The importance of presidency in Lebanon is not because of the powers it has, but is because of its symbolic position at the gravitational center of all political groups in the country.
Although the deadlock surrounding election of Lebanon’s president has been shattered, this can be also the beginning of a new round of differences and maybe new conflicts in the country. The new cabinet is supposed to represent the entire political spectrum. This will be good because all political groups will be satisfied with having a share of power and it will also boost overall solidarity in Lebanon, but it can also lead to conflicts among positions that these groups hold on various issues. Lebanon is to hold new parliamentary elections next May. One of the main bones of contention has been the issue of changing the election law; the same law according to which the forthcoming elections are going to be held. Apart from this, a major sticking point is the position that the new Lebanese cabinet will take on the ongoing developments in Syria.

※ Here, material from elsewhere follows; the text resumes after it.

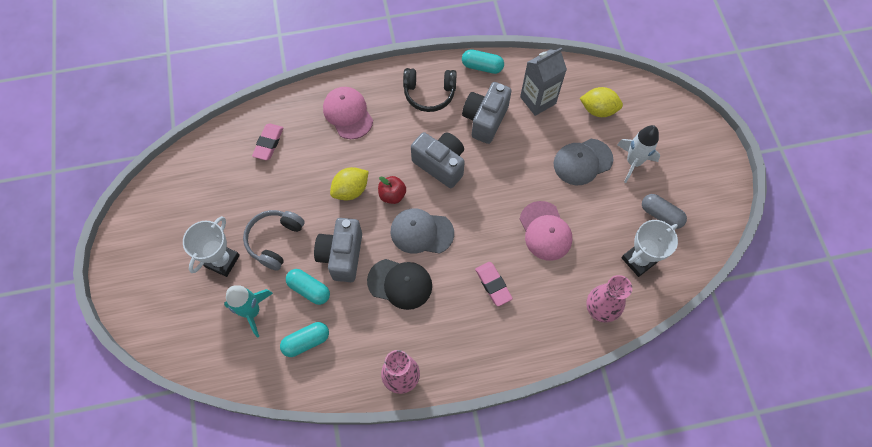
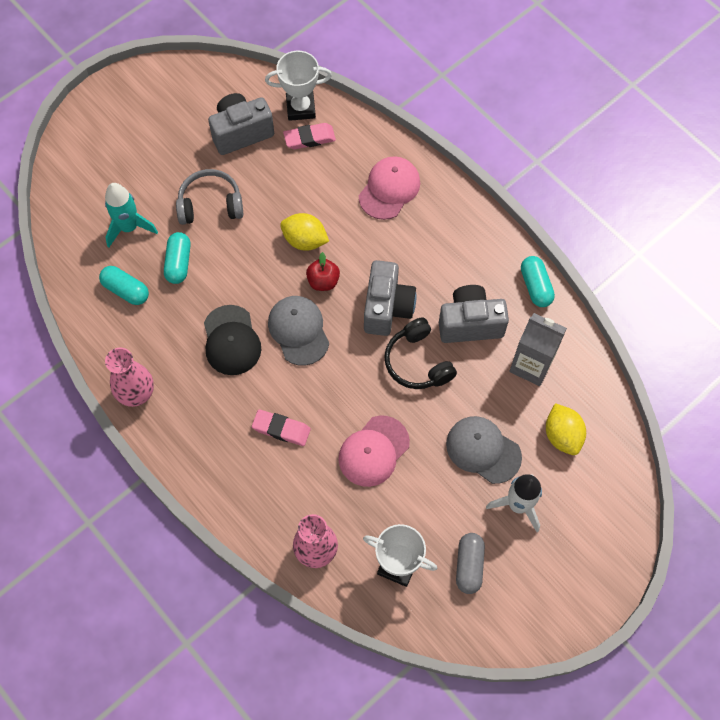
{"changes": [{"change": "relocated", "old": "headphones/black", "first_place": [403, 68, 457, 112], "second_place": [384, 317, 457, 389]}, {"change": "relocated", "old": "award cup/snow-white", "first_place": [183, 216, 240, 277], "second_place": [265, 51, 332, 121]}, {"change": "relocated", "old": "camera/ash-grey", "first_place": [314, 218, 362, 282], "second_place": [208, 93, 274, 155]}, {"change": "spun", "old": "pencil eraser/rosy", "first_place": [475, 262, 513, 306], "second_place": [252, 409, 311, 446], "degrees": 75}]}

While some cabinet members support the government of Bashar Assad and consider it as the legitimate government of Syria, others consider it as totally illegitimate. It is natural that presence of these conflicting views in the government may lead to challenges. On the other hand, Michel Aoun, as the new Lebanese president, and Sa’ad Hariri, as the new Lebanese prime minister, hold totally different views on the situation in Syria. Hariri even announced recently that he would not allow Lebanese minsters to travel to Syria. This comes at a time that the Syrian government has an ambassador in Lebanon. Therefore, it seems that the issue of Syria will continue to overshadow the political atmosphere in Lebanon.